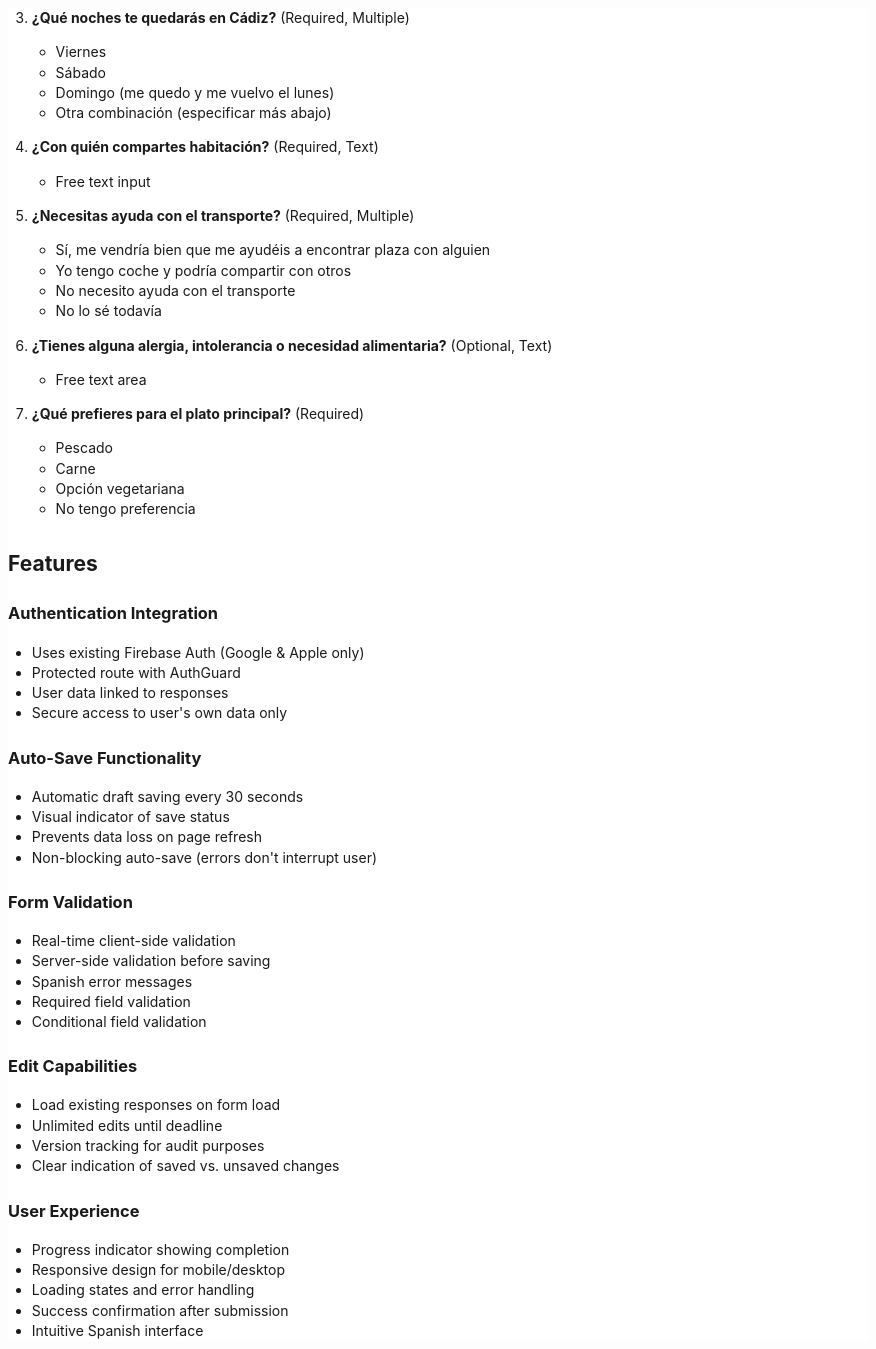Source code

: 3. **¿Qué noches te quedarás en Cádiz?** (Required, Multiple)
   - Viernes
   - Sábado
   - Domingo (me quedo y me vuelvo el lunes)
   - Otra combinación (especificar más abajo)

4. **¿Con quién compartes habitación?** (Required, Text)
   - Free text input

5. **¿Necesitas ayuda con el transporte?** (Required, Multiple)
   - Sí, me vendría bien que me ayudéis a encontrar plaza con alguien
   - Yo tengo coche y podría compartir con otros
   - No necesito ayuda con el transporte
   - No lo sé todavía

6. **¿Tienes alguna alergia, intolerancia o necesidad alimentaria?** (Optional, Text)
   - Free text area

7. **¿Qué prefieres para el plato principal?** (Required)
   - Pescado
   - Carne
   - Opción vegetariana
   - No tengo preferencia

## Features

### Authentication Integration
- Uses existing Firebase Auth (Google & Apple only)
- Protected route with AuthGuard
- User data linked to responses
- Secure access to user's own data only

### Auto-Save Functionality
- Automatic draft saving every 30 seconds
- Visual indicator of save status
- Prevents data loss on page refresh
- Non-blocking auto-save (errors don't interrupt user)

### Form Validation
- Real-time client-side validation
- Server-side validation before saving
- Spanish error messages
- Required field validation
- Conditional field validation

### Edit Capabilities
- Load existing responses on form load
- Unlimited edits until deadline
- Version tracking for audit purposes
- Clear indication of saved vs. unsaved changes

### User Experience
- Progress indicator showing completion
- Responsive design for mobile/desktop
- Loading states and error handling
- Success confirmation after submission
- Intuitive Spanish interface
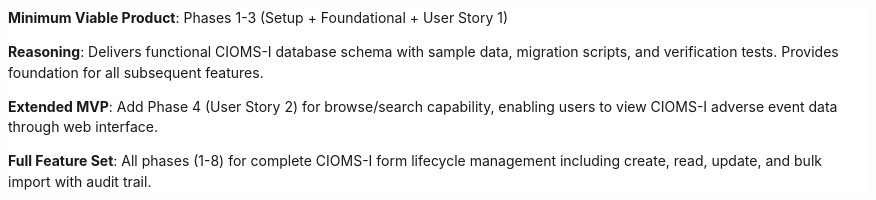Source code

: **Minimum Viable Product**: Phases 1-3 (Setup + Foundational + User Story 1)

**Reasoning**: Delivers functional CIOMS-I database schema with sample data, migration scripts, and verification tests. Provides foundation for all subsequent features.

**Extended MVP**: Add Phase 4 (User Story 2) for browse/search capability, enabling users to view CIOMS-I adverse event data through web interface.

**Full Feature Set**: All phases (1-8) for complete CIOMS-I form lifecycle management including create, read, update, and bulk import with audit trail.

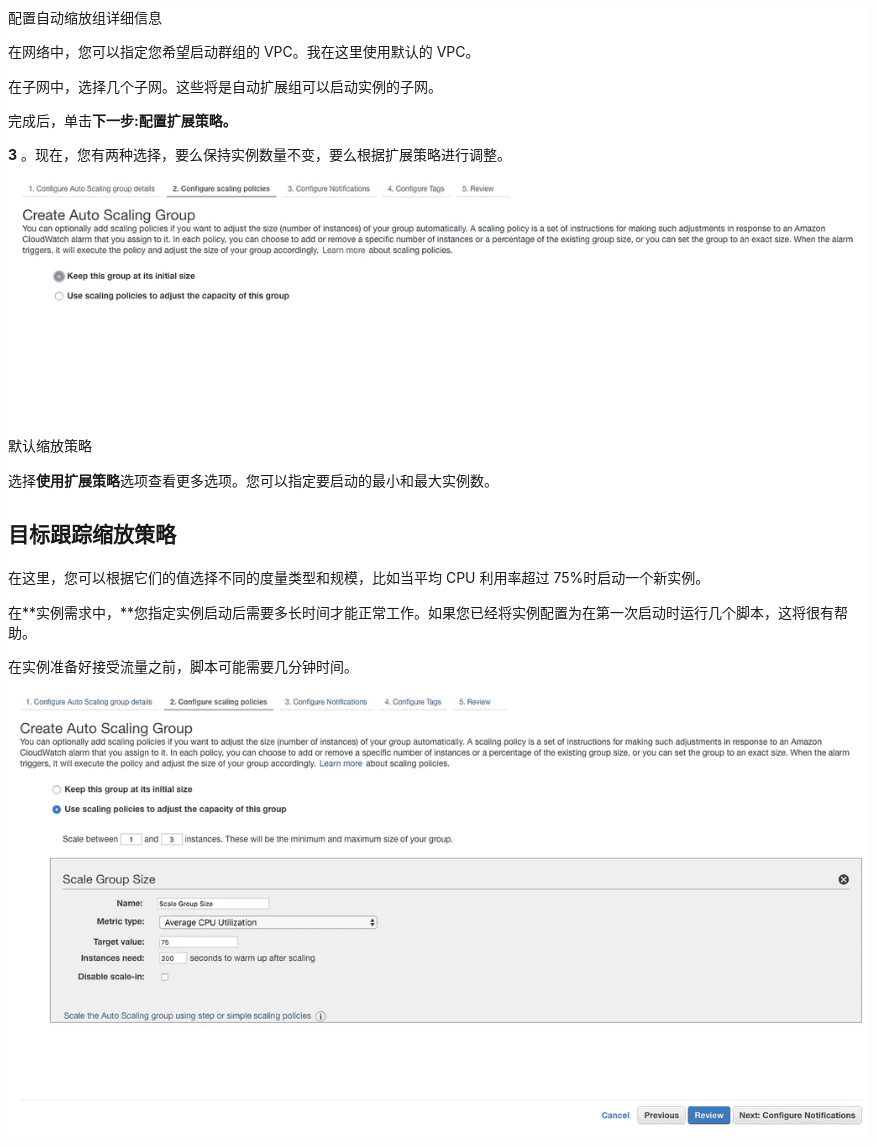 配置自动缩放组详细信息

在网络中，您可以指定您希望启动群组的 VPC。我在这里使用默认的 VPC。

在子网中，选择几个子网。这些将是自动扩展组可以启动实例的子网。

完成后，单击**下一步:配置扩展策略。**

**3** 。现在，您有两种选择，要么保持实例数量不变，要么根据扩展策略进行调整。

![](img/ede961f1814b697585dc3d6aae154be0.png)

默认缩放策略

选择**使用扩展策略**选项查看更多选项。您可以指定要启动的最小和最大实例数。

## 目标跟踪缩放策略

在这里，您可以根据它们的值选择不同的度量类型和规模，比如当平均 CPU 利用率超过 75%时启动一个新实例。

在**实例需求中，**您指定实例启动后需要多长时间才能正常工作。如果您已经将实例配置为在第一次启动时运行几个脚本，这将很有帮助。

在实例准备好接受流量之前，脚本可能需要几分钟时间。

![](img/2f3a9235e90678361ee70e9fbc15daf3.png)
—————
What's needed is every record restated exactly, pictures excluded.

Answer to this exercise
Source code

: 3. **¿Qué noches te quedarás en Cádiz?** (Required, Multiple)
   - Viernes
   - Sábado
   - Domingo (me quedo y me vuelvo el lunes)
   - Otra combinación (especificar más abajo)

4. **¿Con quién compartes habitación?** (Required, Text)
   - Free text input

5. **¿Necesitas ayuda con el transporte?** (Required, Multiple)
   - Sí, me vendría bien que me ayudéis a encontrar plaza con alguien
   - Yo tengo coche y podría compartir con otros
   - No necesito ayuda con el transporte
   - No lo sé todavía

6. **¿Tienes alguna alergia, intolerancia o necesidad alimentaria?** (Optional, Text)
   - Free text area

7. **¿Qué prefieres para el plato principal?** (Required)
   - Pescado
   - Carne
   - Opción vegetariana
   - No tengo preferencia

## Features

### Authentication Integration
- Uses existing Firebase Auth (Google & Apple only)
- Protected route with AuthGuard
- User data linked to responses
- Secure access to user's own data only

### Auto-Save Functionality
- Automatic draft saving every 30 seconds
- Visual indicator of save status
- Prevents data loss on page refresh
- Non-blocking auto-save (errors don't interrupt user)

### Form Validation
- Real-time client-side validation
- Server-side validation before saving
- Spanish error messages
- Required field validation
- Conditional field validation

### Edit Capabilities
- Load existing responses on form load
- Unlimited edits until deadline
- Version tracking for audit purposes
- Clear indication of saved vs. unsaved changes

### User Experience
- Progress indicator showing completion
- Responsive design for mobile/desktop
- Loading states and error handling
- Success confirmation after submission
- Intuitive Spanish interface
Source code

: **Minimum Viable Product**: Phases 1-3 (Setup + Foundational + User Story 1)

**Reasoning**: Delivers functional CIOMS-I database schema with sample data, migration scripts, and verification tests. Provides foundation for all subsequent features.

**Extended MVP**: Add Phase 4 (User Story 2) for browse/search capability, enabling users to view CIOMS-I adverse event data through web interface.

**Full Feature Set**: All phases (1-8) for complete CIOMS-I form lifecycle management including create, read, update, and bulk import with audit trail.

 配置自动缩放组详细信息

在网络中，您可以指定您希望启动群组的 VPC。我在这里使用默认的 VPC。

在子网中，选择几个子网。这些将是自动扩展组可以启动实例的子网。

完成后，单击**下一步:配置扩展策略。**

**3** 。现在，您有两种选择，要么保持实例数量不变，要么根据扩展策略进行调整。

![](img/ede961f1814b697585dc3d6aae154be0.png)

默认缩放策略

选择**使用扩展策略**选项查看更多选项。您可以指定要启动的最小和最大实例数。

## 目标跟踪缩放策略

在这里，您可以根据它们的值选择不同的度量类型和规模，比如当平均 CPU 利用率超过 75%时启动一个新实例。

在**实例需求中，**您指定实例启动后需要多长时间才能正常工作。如果您已经将实例配置为在第一次启动时运行几个脚本，这将很有帮助。

在实例准备好接受流量之前，脚本可能需要几分钟时间。

![](img/2f3a9235e90678361ee70e9fbc15daf3.png)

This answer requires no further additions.